■ **TEXT TO READ**:
# PSA MAC Masterclass in London



## labelslut (Oct 26, 2005)

The Daily Telegraph with MAC and the Royal Opera House will be having a MAC Masterclass on Thurs Nov 3rd at the Clore Studio at the Royal Opera House from 7.30 to 10.30. To book call 020 7304 4003 and quote 'Daily Telegraph Offer'-tix cost £50.

Btw, I do not work for any of those companies and this post is definitely for a public announcement only!


----------



## user4 (Oct 26, 2005)

Wish I was in London


----------



## Sarah (Oct 26, 2005)

Brilliant 
	

	
	
		
		

		
		
	


	




 Thanks for posting about it.


----------



## caffn8me (Oct 26, 2005)

Further details can be found online here


----------



## Bubbles12_98 (Oct 26, 2005)

How come there are never any classes in the US 
	

	
	
		
		

		
		
	


	




 or never any classes in San Antonio, Tx atleast


----------



## caffn8me (Oct 26, 2005)

There are loads of M·A·C masterclasses in the USA but you need to be a M·A·C PRO member to attend them.  There's a class on Spring/Summer 2006 Runway Trends in Dallas on 6th November which is the next event anywhere near you.  You can always get to a M·A·C store and have a makeover/lesson too


----------



## Monique0a (Oct 27, 2005)

[Data extracted from a collection]
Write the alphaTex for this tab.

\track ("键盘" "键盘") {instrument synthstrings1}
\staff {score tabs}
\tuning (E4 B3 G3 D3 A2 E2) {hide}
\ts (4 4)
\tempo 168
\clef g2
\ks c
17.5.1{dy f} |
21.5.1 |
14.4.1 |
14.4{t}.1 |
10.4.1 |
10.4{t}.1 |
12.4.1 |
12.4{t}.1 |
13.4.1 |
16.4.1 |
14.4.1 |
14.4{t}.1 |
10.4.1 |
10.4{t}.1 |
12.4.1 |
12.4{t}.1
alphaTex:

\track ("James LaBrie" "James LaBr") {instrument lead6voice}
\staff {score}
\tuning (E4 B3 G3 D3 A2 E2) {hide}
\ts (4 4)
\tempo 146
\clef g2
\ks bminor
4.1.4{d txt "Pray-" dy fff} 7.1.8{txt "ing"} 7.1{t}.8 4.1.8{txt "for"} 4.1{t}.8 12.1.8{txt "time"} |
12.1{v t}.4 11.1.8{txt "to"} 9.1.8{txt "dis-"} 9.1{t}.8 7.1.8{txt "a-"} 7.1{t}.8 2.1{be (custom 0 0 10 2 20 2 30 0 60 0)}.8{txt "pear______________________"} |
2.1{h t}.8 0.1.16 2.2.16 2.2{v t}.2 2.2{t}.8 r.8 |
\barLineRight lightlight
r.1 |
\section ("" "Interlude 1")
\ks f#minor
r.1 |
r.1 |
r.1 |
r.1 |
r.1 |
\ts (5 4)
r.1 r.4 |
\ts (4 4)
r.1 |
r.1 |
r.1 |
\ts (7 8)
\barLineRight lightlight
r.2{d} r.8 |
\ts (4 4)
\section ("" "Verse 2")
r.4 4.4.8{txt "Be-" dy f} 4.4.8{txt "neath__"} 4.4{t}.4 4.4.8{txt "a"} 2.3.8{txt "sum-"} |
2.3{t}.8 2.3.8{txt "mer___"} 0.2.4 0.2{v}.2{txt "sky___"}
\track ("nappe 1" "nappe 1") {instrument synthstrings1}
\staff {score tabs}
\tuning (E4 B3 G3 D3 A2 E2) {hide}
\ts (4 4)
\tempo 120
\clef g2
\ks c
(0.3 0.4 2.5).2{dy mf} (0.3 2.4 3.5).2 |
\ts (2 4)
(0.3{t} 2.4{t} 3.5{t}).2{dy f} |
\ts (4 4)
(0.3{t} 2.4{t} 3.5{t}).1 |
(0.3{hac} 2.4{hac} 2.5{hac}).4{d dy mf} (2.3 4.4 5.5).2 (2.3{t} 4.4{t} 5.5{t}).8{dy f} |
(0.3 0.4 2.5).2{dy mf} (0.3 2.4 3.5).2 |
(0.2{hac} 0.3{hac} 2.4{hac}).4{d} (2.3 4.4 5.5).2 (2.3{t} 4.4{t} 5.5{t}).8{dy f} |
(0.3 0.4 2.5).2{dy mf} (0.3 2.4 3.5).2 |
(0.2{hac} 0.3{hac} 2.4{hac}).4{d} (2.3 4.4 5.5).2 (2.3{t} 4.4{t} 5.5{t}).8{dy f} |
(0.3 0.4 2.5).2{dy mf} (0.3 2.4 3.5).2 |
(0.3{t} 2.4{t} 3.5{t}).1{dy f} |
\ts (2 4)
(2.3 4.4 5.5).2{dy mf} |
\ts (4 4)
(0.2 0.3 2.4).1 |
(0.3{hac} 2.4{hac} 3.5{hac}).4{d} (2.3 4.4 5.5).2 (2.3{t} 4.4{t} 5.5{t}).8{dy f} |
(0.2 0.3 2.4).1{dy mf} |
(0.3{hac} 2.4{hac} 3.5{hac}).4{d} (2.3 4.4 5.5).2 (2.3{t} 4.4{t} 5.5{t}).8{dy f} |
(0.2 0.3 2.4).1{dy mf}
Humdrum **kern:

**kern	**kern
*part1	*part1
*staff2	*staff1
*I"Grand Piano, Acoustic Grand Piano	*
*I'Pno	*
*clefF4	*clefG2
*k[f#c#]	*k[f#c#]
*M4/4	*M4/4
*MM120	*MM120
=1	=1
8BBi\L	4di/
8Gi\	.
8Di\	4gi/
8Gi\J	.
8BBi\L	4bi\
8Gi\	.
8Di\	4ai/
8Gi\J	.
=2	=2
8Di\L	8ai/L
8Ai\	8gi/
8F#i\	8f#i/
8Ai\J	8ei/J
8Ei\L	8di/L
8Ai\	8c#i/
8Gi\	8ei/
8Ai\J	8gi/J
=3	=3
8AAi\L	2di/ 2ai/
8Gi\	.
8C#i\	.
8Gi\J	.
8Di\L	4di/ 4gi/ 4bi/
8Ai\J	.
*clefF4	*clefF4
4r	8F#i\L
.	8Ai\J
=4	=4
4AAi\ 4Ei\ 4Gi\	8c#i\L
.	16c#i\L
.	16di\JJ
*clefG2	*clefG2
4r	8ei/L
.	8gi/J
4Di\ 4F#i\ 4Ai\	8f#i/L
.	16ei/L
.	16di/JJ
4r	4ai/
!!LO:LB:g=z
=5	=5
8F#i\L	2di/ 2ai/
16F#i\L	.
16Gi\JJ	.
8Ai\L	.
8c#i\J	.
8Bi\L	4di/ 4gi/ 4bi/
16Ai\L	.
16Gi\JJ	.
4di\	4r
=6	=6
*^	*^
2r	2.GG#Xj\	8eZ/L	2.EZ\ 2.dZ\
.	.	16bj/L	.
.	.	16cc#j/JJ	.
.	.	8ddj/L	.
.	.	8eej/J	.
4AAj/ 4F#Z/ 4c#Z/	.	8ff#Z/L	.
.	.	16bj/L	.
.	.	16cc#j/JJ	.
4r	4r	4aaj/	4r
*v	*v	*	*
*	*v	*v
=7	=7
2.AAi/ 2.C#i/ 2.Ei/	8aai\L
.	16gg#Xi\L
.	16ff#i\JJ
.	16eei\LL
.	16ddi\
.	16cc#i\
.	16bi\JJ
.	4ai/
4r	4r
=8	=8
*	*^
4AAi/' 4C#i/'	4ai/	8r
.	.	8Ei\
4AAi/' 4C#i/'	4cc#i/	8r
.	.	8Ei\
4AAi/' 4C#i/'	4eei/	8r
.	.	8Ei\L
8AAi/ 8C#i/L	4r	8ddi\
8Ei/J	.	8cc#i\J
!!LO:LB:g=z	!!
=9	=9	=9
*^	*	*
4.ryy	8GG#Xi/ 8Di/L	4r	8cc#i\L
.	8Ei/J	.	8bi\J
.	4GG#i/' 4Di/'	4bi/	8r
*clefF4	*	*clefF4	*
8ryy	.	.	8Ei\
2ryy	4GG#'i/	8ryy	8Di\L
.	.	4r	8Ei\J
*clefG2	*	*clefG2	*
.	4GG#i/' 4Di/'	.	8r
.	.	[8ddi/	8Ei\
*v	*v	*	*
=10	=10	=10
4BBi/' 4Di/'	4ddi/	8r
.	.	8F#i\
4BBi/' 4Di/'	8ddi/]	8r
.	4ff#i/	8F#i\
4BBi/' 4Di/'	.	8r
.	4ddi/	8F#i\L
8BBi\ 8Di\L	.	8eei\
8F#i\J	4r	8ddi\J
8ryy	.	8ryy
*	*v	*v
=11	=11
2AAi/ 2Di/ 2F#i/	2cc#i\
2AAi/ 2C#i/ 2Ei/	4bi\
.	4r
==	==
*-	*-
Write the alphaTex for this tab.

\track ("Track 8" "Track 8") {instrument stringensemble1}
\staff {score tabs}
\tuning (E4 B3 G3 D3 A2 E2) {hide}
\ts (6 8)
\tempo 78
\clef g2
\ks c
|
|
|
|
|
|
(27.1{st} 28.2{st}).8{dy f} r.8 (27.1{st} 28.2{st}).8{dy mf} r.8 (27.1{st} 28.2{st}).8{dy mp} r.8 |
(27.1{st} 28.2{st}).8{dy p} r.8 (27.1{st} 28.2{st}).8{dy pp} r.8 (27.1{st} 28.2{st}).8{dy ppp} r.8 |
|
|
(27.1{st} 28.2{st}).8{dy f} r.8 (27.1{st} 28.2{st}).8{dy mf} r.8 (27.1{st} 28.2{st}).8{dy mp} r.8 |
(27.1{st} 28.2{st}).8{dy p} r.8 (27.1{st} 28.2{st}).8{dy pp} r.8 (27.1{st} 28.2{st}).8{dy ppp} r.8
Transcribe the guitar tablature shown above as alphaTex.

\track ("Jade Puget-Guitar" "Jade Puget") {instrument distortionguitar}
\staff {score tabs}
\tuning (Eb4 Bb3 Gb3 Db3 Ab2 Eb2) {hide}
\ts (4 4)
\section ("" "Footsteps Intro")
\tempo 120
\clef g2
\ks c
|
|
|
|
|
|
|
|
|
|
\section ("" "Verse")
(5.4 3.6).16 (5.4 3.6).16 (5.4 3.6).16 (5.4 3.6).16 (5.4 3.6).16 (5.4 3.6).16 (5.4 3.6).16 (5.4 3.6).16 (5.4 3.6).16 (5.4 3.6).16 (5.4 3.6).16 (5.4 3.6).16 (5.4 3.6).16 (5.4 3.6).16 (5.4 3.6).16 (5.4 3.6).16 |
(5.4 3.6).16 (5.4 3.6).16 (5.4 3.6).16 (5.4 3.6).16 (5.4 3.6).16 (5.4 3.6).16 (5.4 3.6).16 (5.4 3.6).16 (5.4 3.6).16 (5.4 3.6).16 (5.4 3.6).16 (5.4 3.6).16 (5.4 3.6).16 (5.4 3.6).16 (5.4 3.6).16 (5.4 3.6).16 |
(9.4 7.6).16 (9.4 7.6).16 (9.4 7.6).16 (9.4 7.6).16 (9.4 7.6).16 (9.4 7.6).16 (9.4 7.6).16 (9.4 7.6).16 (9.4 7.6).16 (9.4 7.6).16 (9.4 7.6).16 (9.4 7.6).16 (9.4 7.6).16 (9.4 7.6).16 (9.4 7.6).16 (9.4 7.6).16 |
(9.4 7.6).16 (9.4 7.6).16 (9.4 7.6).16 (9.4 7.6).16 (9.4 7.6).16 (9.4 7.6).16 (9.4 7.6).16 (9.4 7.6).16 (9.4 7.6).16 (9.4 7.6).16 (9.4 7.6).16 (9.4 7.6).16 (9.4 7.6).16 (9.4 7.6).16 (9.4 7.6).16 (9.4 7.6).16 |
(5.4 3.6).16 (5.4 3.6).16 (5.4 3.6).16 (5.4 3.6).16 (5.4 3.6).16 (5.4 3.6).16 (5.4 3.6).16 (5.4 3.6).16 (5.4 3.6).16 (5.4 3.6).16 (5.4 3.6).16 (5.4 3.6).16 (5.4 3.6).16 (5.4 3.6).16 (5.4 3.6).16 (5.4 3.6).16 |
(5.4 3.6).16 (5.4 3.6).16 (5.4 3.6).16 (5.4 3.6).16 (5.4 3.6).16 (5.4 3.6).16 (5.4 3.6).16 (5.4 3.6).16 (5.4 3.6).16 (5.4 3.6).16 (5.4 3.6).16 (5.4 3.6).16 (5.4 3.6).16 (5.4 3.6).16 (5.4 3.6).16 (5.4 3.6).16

■ **WRITTEN PROBLEM 1**:
Reproduce word for word the part of the MAC Masterclass thread that begins at the words "The Daily Telegraph" and stops after the words "user4 (Oct 26, 2005)".
■ **WRITTEN PROBLEM 2**:
Write the next part of the MAC Masterclass thread, picking up from where it stops.

■ **TASK ANSWER 1**:
The Daily Telegraph with MAC and the Royal Opera House will be having a MAC Masterclass on Thurs Nov 3rd at the Clore Studio at the Royal Opera House from 7.30 to 10.30. To book call 020 7304 4003 and quote 'Daily Telegraph Offer'-tix cost £50.

Btw, I do not work for any of those companies and this post is definitely for a public announcement only!


----------



## user4 (Oct 26, 2005)

■ **TASK ANSWER 2**:
Actually, they will let anyone attend them to my knowledge.  I have attended several at several different locations in my area and I was never asked whether I was a pro member.  As a matter of a fact, the last one I attended, I took my daughter as a birthday present (at her request), my mother went as well although she didn't sign up, she hung around for most of it, she had something else to do in the area, anyway, it was on Dragon Theatre...I wasn't aware of what that term meant.  They showed us how to successful change the face of a man to look (dramatically) like a female...my mother was thrilled...yes she was....she refuses to go near a MAC store again with me...*grin*.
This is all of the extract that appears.